Diagnosing Problems: Limit, Threshold, and Quota

If you experience sudden, drastic changes in the behavior of a piece of software, you should immediately suspect reaching some limit, threshold, or quota.

I spend a great deal of my time supporting and troubleshooting software deployments. Generally, if a piece of software has been running without issue for a substantial length of time, any drastic behavior change that’s not related to a service interruption is due to reaching a threshold or limit. These thresholds could be very simple (no more disk space), or more subtle (an API starting to rate-limit requests). Below, I’ll mention a few of the different limits I’ve run across, and some common patterns of observed behavior.

No Free Disk Space

Running out of free disk space will almost inevitably cause any application to grind to a halt. Whether it’s too many uploads, the latest round of kernel updates, or simply log files–a full disk will cause problems.

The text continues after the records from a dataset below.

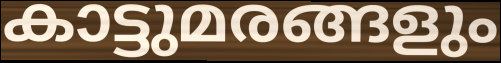
കാട്ടുമരങ്ങളും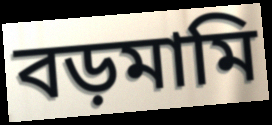
বড়মামিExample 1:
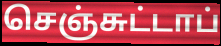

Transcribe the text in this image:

செஞ்சுட்டாப்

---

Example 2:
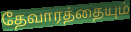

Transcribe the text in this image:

தேவாரத்தையும்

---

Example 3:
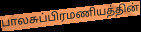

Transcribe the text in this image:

பாலசுப்பிரமணியத்தின்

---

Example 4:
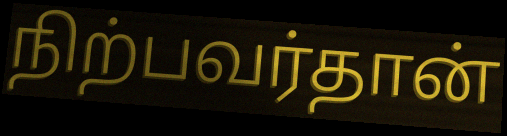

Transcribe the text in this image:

நிற்பவர்தான்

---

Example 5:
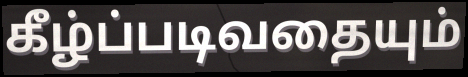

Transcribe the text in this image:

கீழ்ப்படிவதையும்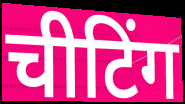
चीटिंग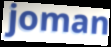
jomanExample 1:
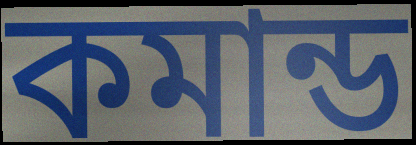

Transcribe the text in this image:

কমান্ড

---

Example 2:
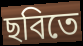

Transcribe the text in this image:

ছবিতে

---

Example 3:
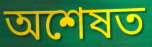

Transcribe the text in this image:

অশেষত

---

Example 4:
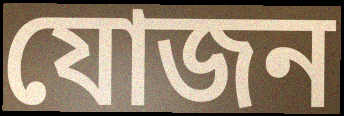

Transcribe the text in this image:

যোজন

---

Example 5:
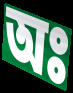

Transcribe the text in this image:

অঃ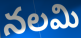
నలమి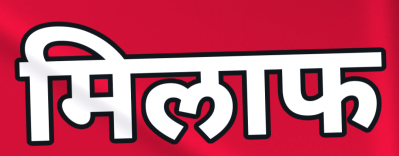
मिलाफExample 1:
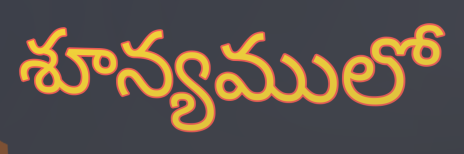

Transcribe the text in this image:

శూన్యములో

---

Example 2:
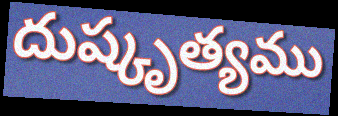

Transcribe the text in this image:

దుష్కృత్యము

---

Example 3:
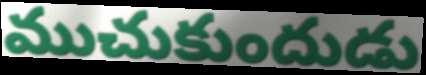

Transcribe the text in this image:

ముచుకుందుడు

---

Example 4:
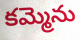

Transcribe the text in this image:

కమ్మెను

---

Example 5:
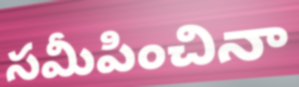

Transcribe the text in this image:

సమీపించినా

In such a situation, applications generally start returning errors and refusing to function. The root cause tends to be that the application cannot write temporary files to serve the request, or it cannot log details about the request (even the detail that a file couldn’t be written due to the lack of free disk space).

Error messages from running out of free disk space are obvious, generally following the form No space left on device. However, these errors are not always accessible unless logs are sent to a remote service, or you have a terminal on the affected server.

Out of Available Memory

Running out of free memory tends to cause odd behavior and specific patterns of failure, rather than the outright lock-up you get from a lack of free disk space.

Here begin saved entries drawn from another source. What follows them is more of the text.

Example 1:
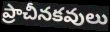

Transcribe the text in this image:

ప్రాచీనకవులు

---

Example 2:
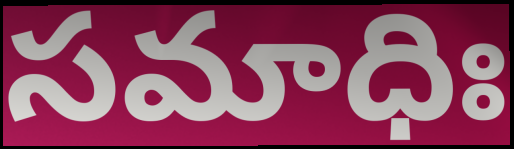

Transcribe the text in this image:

సమాధిః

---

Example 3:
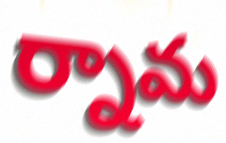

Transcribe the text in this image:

ర్నామ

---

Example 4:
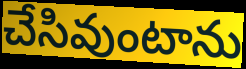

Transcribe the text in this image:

చేసివుంటాను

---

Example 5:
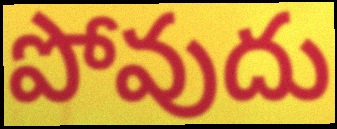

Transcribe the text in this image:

పోవుదు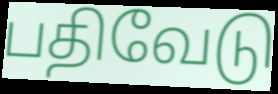
பதிவேடுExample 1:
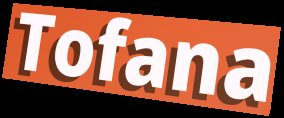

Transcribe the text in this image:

Tofana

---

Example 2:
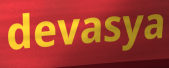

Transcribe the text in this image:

devasya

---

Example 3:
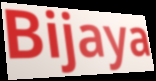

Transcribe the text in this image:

In most cases, running out of memory causes applications to time out on certain requests or activities, returning an empty or malformed response. This ordinarily occurs as the process handling the request or activity (or a dependent process) is terminated by the operating system for consuming too much memory (out-of-memory killer). Most applications have multiple components or threads. Having one of these killed by the OOM killer tends to result in odd behavior for affected components (or threads for given requests), while other aspects of the application may seem to continue unaffected.

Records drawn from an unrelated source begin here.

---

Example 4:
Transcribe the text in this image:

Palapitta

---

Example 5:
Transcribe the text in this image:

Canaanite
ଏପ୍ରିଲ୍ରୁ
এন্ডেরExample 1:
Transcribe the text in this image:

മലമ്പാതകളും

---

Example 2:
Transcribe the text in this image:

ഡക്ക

On Linux, the system log will show very strong evidence if the OOM killer has been at work–messages regarding the process(es) selected for termination and freeing of memory will clearly indicate that the system has run out of available memory. If they’re directly accessing an affected server, foreground processes or jobs are often terminated, with just the parting message Killed.

Quota Reached

Exceeding a quota for services or API requests tends to result in cyclical patterns of failure which occur at certain times of day, or after a certain number of days in a month.

When the quota is exceeded, the application or application components begin to return errors or become nonfunctional. When the quota is reset, everything begins to function normally again. If the quota is exceeded on a particular day or month, then the issue does not manifest itself.

This can be a particularly troublesome issue to track down if the application itself does not receive feedback that it has exceeded its quota, or if it does not properly report information about exceeding its quota. In such cases, inexplicable application outages or failures start and continue irregularly until the quota in question is consistently exceeded, and then the outages or failure become consistently periodic.


Having requests or services rate-limited is similar to exceeding a quota. However, rather than having all requests uniformly rejected or denied until some reset, only some are limited. For example, the rate-limit may only affect requests after the first 1,000 such operations in a given second.

For requests or operations which are rate-limited, the application may behave slowly or strangely: timeouts, empty responses, generic errors, etc. When the rate-limit is no longer in effect (perhaps application load or traffic has decreased), the issue evaporates.

Similar to exceeding quotas, it is critical that a service or API provide feedback that rate-limiting is in effect (for example, making use of an ‘HTTP 429 Too Many Requests’ response, with a ‘Retry-After’ header). Further, the application must properly report information about such responses from dependent services or APIs.


Troubleshooting software and software deployments seems to be an odd mix of science, art, and luck. You have to have an understanding of the software, how it operates, and what affects it. You also need to recognize patterns of behavior and intuit the cause of behavior that you observe. And sometimes, you just get lucky and stumble upon unexpected clues or evidence. The general limits and thresholds that I outlined above help me to initially assess the best avenue of investigation as I dig into solving issues with applications and services.